Story and photos by Vivienne Pearson
Much has changed in the quarter-century since the ‘Sausage King’ opened up shop 25 years ago. In addition to the butcher and the Tavern (see stories opposite), Ocean Shores Shopping Centre now boasts nine food- and drink-based businesses. Here’s a snippet on each.
Longtime health focus:
A pharmacy wouldn’t usually feature in The Good Life but John Geddes Pharmacy is no ordinary chemist. For 16 years, they have combined modern with traditional medicine and consider food one part of the latter. In addition to having a Herbalist (James) and Naturopath (Paul) there most days, Tibby is known as a ‘Food Guru’. The shop stocks a range of bulk foods as well as bread, honey and packaged teas and spices. Phone 6680 1252.
A Sabi aesthetic:
The name for Sabi Sushi is derived from ‘wabi-sabi’, a key Japanese concept of aesthetics stemming from their ancient tea culture. The store has a beautiful aesthetic, with wooden tables and benches from which to choose on the sushi train, and watch the chefs prepare the next round. Local sourcing is key for the business, with coffee from Moonshine, Byron Brownies, and seafood from Bay Seafood. Outside, phone 6680 2346.
The Tide is Turning:
Tides Café recently changed hands. New owner Winter Selek plans to continue to offer the burgers (‘they have such a following,’ she says). In addition, she will introduce food from her Greek / Turkish origins. My Sister’s Kitchen, the planned new name, will focus on share platters and will showcase other female chefs. Outside, phone 6680 2346.
New kids in town:
Food Culture is a new bulk and wholefoods store that opened just over a month ago.
Four local families have banded together with the aim of making healthy living affordable to all. ‘It’s been a group effort,’ says Samidha Mayfield, a chef who is one of the team that includes an architect (who designed the light-filled shop) and youth, community and disability workers. ‘We are aiming for zero waste and plan to add bulk refrigerated items, like kombucha on tap.’ Outside, next to Tides/My Sister’s Kitchen, open 7 days. Facebook: /foodculturebulkfoods
Gaga for pizza & more:
Business partners Anna Steele and Pierre Sauvere are celebrating three years of owning GaGa Central, bought after both worked for the previous owner. Good coffee is also a speciality, as are juices and smoothies.
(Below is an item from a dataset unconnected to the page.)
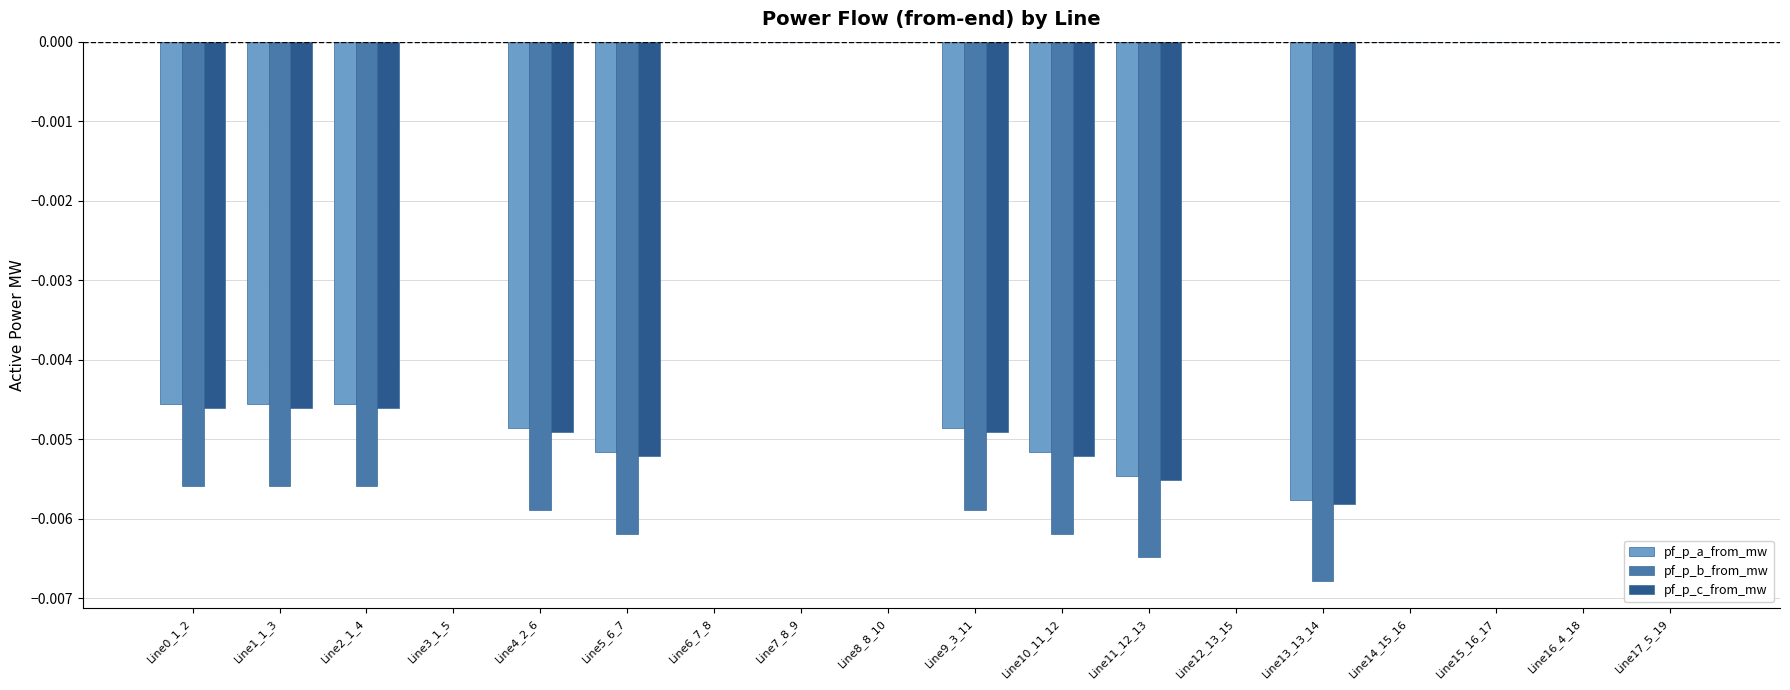

How many groups of bars are there?

18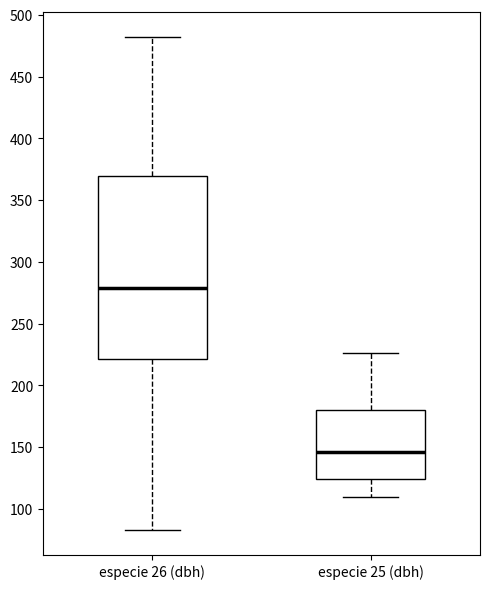

Where is the lower edge of the box for especie 25 (dbh) on the y-axis? The values are not printed on the chart, so give them approximately, as read against the axis.

125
GaGa has one section dedicated to pizza and the rest has a surprisingly large array of foods, including dips, cakes, sandwiches and pastry rolls. ‘We have a big range of healthy treats,’ says Anna before adding: ‘But then we also have baklava, which is full of sugar, flour and nuts!’. And they deliver – pizza, dessert and drink deliveries available within Ocean Shores, Billinudgel and Brunswick Heads. Inside, open 8am–8pm 7 days. Phone 6680 1312.
15 years & still baking:
Celebrating 15 years in business this year, Ocean Shores Bakery would like to thank their loyal local customers, of whom there was a steady flow while I visited. Baker Brad Trivett and his mum, Dianne, are the mainstays of the business, which also employs three apprentices and one other qualified baker. Everything you see instore is made on the premises, including Brad’s sourdough loaves. Outside, Open 7 days from 5am (to 5pm weekdays and 3/2pm on weekends). Phone 6680 1822.
Corn & more:
Cobba Corn is a great option for fresh fruit and veges, especially as they have a strong emphasis on sourcing locally. Less obvious are their supplies of legumes and spices, including amchur powder, chat masala and black cardamon. Inside, open seven days. Phone 6680 3944.
Time for a tipple?:
Ocean Shores boasts two bottle shops – Cellarbrations (inside the centre) and Bottlemart (next to the Tavern). If you are the sort of person who likes to share your custom around different local businesses, you need not worry – both are owned by the same team that own the Tavern. This doesn’t mean they are the same though. Adam Berger, one of the three owners, encourages people to compare prices. ‘Because they are different banner groups, they have different prices on everyday items as well as different specials.’